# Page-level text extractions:
******

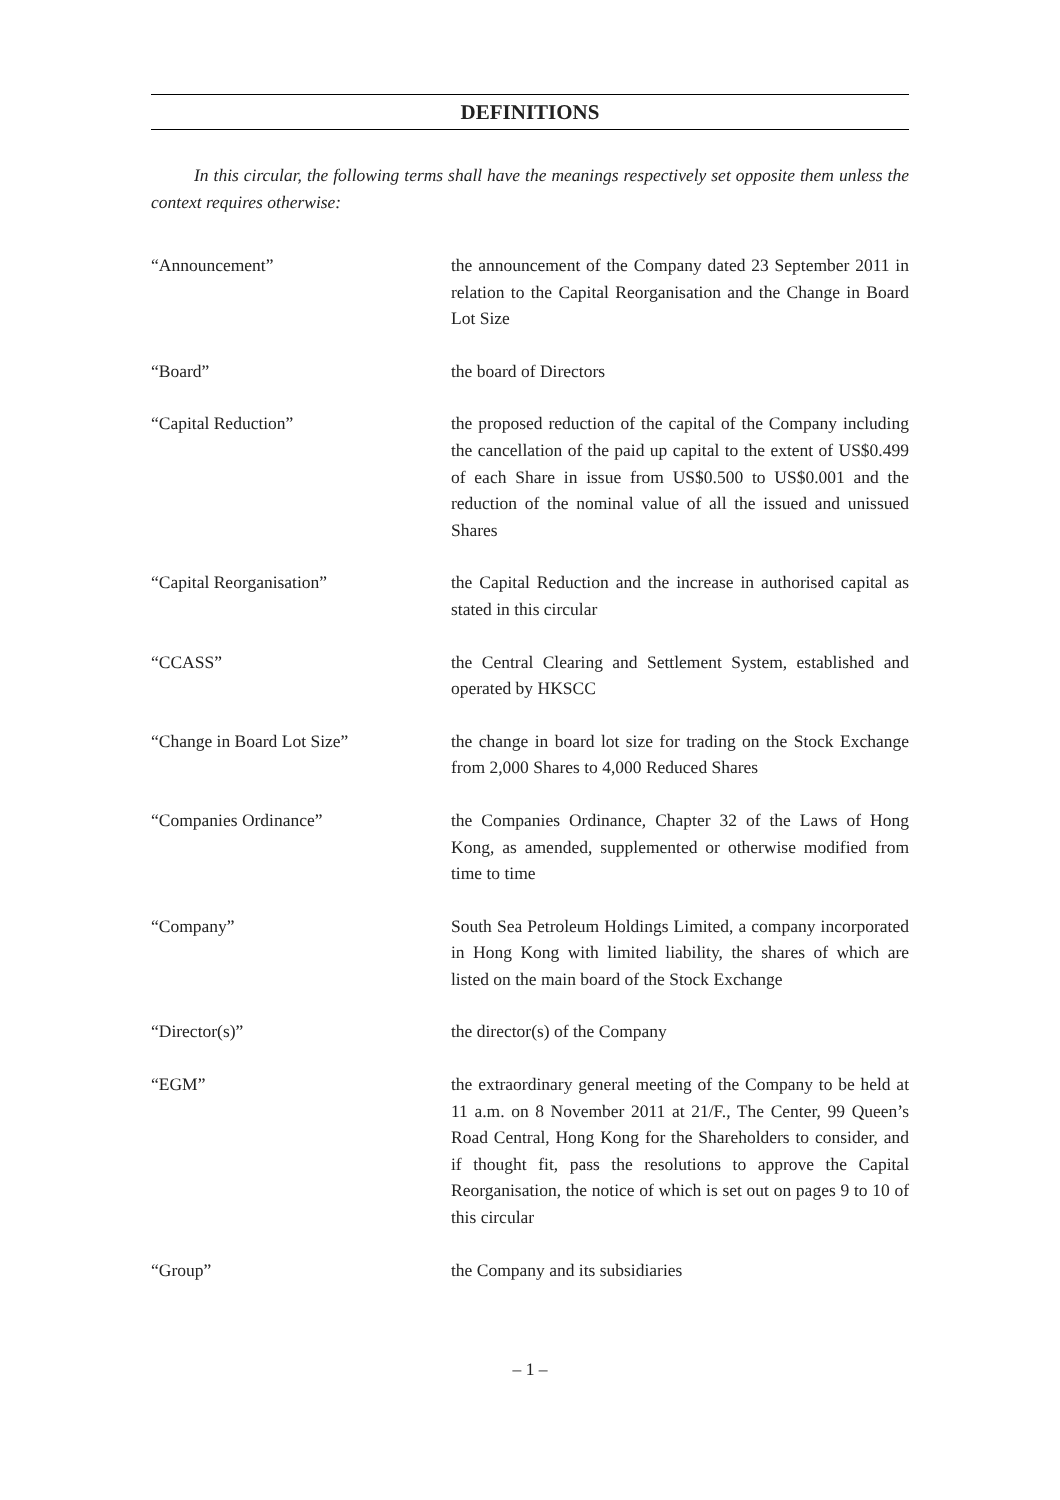DEFINITIONS
In this circular, the following terms shall have the meanings respectively set opposite them unless the context requires otherwise:
| “Announcement” | the announcement of the Company dated 23 September 2011 in relation to the Capital Reorganisation and the Change in Board Lot Size |
| “Board” | the board of Directors |
| “Capital Reduction” | the proposed reduction of the capital of the Company including the cancellation of the paid up capital to the extent of US$0.499 of each Share in issue from US$0.500 to US$0.001 and the reduction of the nominal value of all the issued and unissued Shares |
| “Capital Reorganisation” | the Capital Reduction and the increase in authorised capital as stated in this circular |
| “CCASS” | the Central Clearing and Settlement System, established and operated by HKSCC |
| “Change in Board Lot Size” | the change in board lot size for trading on the Stock Exchange from 2,000 Shares to 4,000 Reduced Shares |
| “Companies Ordinance” | the Companies Ordinance, Chapter 32 of the Laws of Hong Kong, as amended, supplemented or otherwise modified from time to time |
| “Company” | South Sea Petroleum Holdings Limited, a company incorporated in Hong Kong with limited liability, the shares of which are listed on the main board of the Stock Exchange |
| “Director(s)” | the director(s) of the Company |
| “EGM” | the extraordinary general meeting of the Company to be held at 11 a.m. on 8 November 2011 at 21/F., The Center, 99 Queen’s Road Central, Hong Kong for the Shareholders to consider, and if thought fit, pass the resolutions to approve the Capital Reorganisation, the notice of which is set out on pages 9 to 10 of this circular |
| “Group” | the Company and its subsidiaries |
– 1 –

******

# Task requirements:
Output every entry exactly as given; pictures are not part of the copy.

# Your solution:
DEFINITIONS
In this circular, the following terms shall have the meanings respectively set opposite them unless the context requires otherwise:
| “Announcement” | the announcement of the Company dated 23 September 2011 in relation to the Capital Reorganisation and the Change in Board Lot Size |
| “Board” | the board of Directors |
| “Capital Reduction” | the proposed reduction of the capital of the Company including the cancellation of the paid up capital to the extent of US$0.499 of each Share in issue from US$0.500 to US$0.001 and the reduction of the nominal value of all the issued and unissued Shares |
| “Capital Reorganisation” | the Capital Reduction and the increase in authorised capital as stated in this circular |
| “CCASS” | the Central Clearing and Settlement System, established and operated by HKSCC |
| “Change in Board Lot Size” | the change in board lot size for trading on the Stock Exchange from 2,000 Shares to 4,000 Reduced Shares |
| “Companies Ordinance” | the Companies Ordinance, Chapter 32 of the Laws of Hong Kong, as amended, supplemented or otherwise modified from time to time |
| “Company” | South Sea Petroleum Holdings Limited, a company incorporated in Hong Kong with limited liability, the shares of which are listed on the main board of the Stock Exchange |
| “Director(s)” | the director(s) of the Company |
| “EGM” | the extraordinary general meeting of the Company to be held at 11 a.m. on 8 November 2011 at 21/F., The Center, 99 Queen’s Road Central, Hong Kong for the Shareholders to consider, and if thought fit, pass the resolutions to approve the Capital Reorganisation, the notice of which is set out on pages 9 to 10 of this circular |
| “Group” | the Company and its subsidiaries |
– 1 –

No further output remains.